There is no doubt that Dante knew her and, indeed, we may assume that Tessa was present alongside Beatrice whenever she appears in the Vita nova. Tessa is also remembered as the driving force behind the foundation of this Hospital of Santa Maria Nuova.

Monna Tessa, who died on July 4, 1327, remains to this day an inspirational figure in Florence. This sculpture, which was once a tombstone, shows her in religious garb, with her hands crossed over a book (presumably containing the Rules of her Order, the Pious Ladies of Santa Maria Nuova, which she established in 1301).

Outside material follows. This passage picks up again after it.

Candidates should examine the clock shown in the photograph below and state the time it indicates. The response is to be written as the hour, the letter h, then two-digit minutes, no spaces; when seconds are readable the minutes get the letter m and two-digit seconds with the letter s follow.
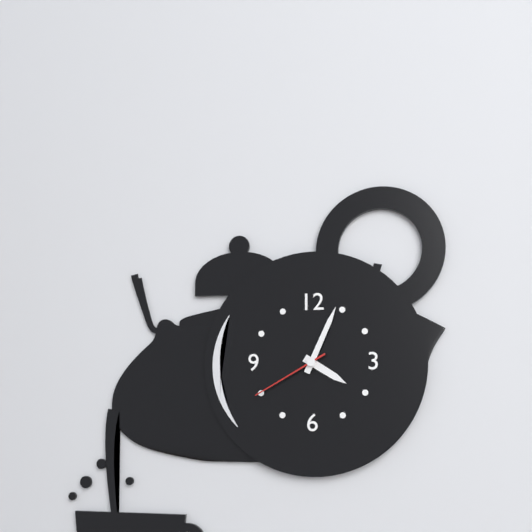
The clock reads 4h04m40s
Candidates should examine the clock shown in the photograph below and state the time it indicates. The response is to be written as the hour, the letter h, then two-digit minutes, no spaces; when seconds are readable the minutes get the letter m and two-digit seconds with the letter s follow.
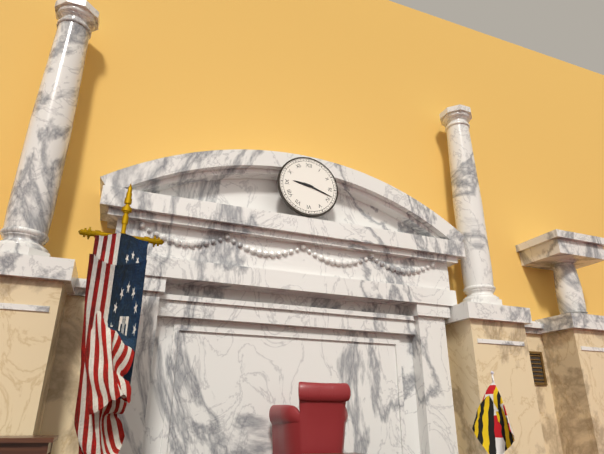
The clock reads 9h18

The cord hanging from her waist denotes her membership as a tertiary in the Order of Penance of St. Francis. Some of her most significant accomplishments are remembered on the (late seventeenth-century) plaque below her effigy:



“Madonna Tessa, servant of Folco Portinari represented in this ancient bas-relief just as charitable as she was loyal, by having been engaged as long as she lived in the praiseworthy and commendable care of the sick in her master’s houses and by providing an example for others in her great charity and sincere benevolence toward those who suffer, inspired Folco, in his devout and copious generosity, to found this now magnificent hospital. And it was opened on June 23, 1288.”

Monna Tessa was more than a glorified nursemaid; indeed, she is an outstanding example of the power once wielded by the lay class and by its female members in particular. Within the hospital’s chapel, Father Giuseppe Richa (1693-1761) discovered a rhymed inscription on an altar that was probably once located near Monna Tessa’s tombstone, but has since gone missing. It read as follows:


PRO. ANIMA. DI MONNA. TESSA.
FATT. E. QUESTO. PER. DIR. LA. MESSA.
MOGLE. FU. DI. TURE. BASTAIO.
E. DE. PAGHO. OGNI. DANAIO.
MILLE, TRECENTO. VENSETTE.
DI. IIII. DI. LUGLIO. DEL. SECHOL. PARTETTE.

(For the soul of Monna Tessa, this [altar] was made for saying mass. She was the wife of Ture the Cane Maker and paid all the money [for the masses?]. In 1327, on the 4th of July, she left this life.)


It has been hypothesized that her husband may have died long before she did and that she then devoted herself completely to those less fortunate than herself. Though Folco Portinari (the father of Dante’s Beatrice) died on the last day of 1289, just a year after the hospital had been opened, Monna Tessa surely continued her work there until the end.